# SOURCE EXTRACT
>>>>>

Magnetic Effects of Electric Current | Science Class 10 PDF Download

In this document, under the topic of Magnetic field due to electric current, we are going to study all about the Magnetic properties of Electric current from the very start to end. 

In this document, we will cover:

1. Magnetism
2. Magnetic Field and Magnetic Field Lines (Magnetic Lines of force)
3. Magnetic field due to current carrying conductor: Wire, Circular coil, Solenoid
4. Electromagnet

Magnetism

• The property, due to which a substance attracts pieces of iron, nickel and cobalt towards itself, is called magnetism.
• A naturally occurring iron ore (black iron oxide - Fe₂O₃) having properties of attracting iron pieces, was found in Magnesia in the upper part of Greece. The name magnetism has been taken from the name of that place.
• The substance having the property of magnetism is called a magnetic substance, and the body made up of a magnetic substance, is called a magnet.
  Magnet
• Magnets are found in various shapes and sizes. A bar magnet is a long rectangular bar of uniform cross-section, which can attract pieces of iron, steel, cobalt and nickel. The magnet can be natural or artificial.
  Different Types of Magnet

(a) Poles of a Magnet

• When a magnet is dipped in iron filings, then maximum filings stick to its ends, and almost no filings stick to its centre. It means that in magnets, centres of attraction are located near the ends only.
• These centres of attraction near the ends of a magnet are called poles. Since a magnet has two poles, hence it is also called a magnetic dipole.
  Magnetic Dipole with Field Lines
• When this magnet is freely suspended, its two ends point in the north-south direction. 
• The pole near the end pointing towards North (north-seeking end) is called North pole. 
• The pole near the end pointing towards South (south-seeking end) is called South pole.
• The magnetic poles exert forces on each other.
• Like poles repel each other, i.e., a north pole will repel another north pole or a south pole will repel another south pole. 
• Unlike poles attract each other, i.e., a south pole will attract a north pole and vice versa.

(b) The Magnetic Field of Earth

• Earth behaves as a huge magnet (or a giant solenoid). The source of this huge magnetism is given as the molten charged metallic fluid giving rise to a current flowing inside the core of the earth. This core has a radius of about 3500 km (Earth's radius is 6400 km). 

Earth's Magnetic Field

• Its strength is of the order of one gauss. The shape of the earth's magnetic field resembles with that of a bar magnet of length one-fifth of earth's diameter buried at its centre.
• It is believed that earth's magnetism is due to the magnetic effect of current, which is flowing in the molten core at the centre of the earth. Hence, the earth is a huge electromagnet.

<<<<<

In the magnetism notes above, what is a magnet also called because it has two poles?

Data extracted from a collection

>>>>>

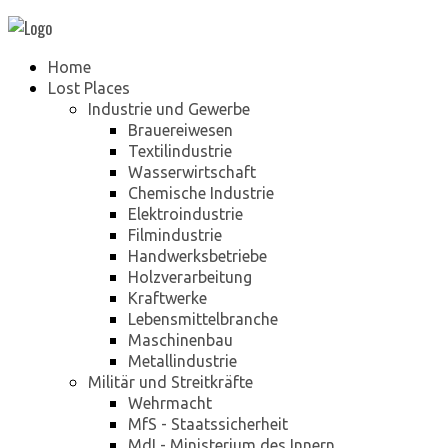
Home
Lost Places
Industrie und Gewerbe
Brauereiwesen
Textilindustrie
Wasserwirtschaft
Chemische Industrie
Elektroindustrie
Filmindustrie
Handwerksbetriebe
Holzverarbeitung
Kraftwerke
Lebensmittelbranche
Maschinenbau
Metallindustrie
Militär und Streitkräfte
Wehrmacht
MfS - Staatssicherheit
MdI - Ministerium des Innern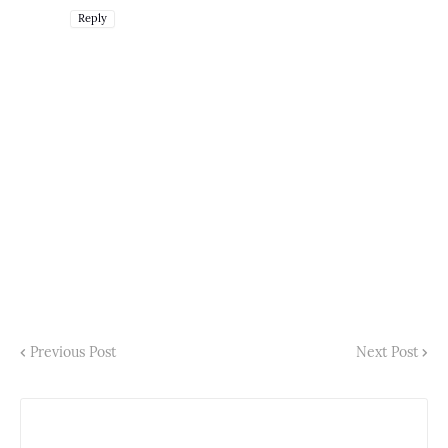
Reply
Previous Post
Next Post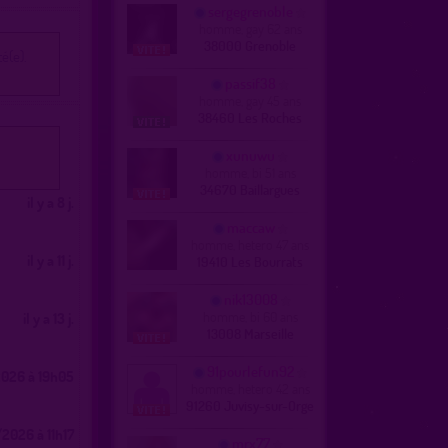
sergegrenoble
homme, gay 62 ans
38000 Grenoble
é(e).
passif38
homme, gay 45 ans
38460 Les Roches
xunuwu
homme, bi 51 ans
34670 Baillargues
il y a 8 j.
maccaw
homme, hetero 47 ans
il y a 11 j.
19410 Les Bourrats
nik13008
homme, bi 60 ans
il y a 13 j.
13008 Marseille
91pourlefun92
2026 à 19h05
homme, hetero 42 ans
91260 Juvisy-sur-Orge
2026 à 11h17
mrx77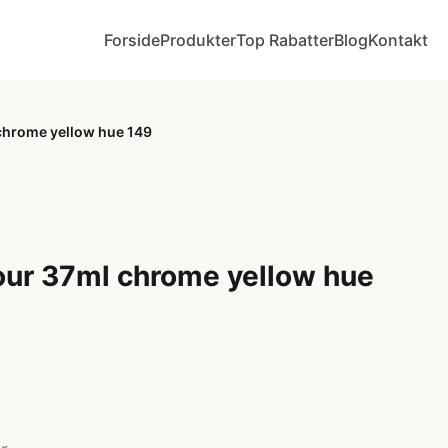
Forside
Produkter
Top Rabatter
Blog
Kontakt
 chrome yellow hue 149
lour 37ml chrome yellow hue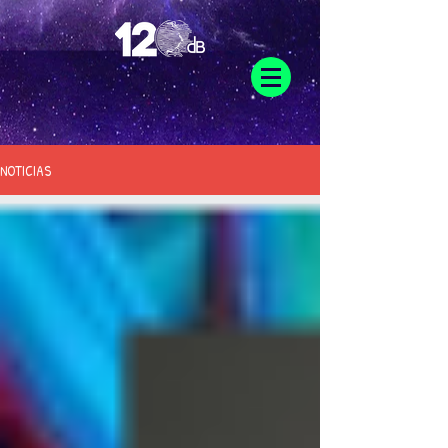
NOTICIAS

<<<<<

# EXERCISE OUTPUT
A magnetic dipole.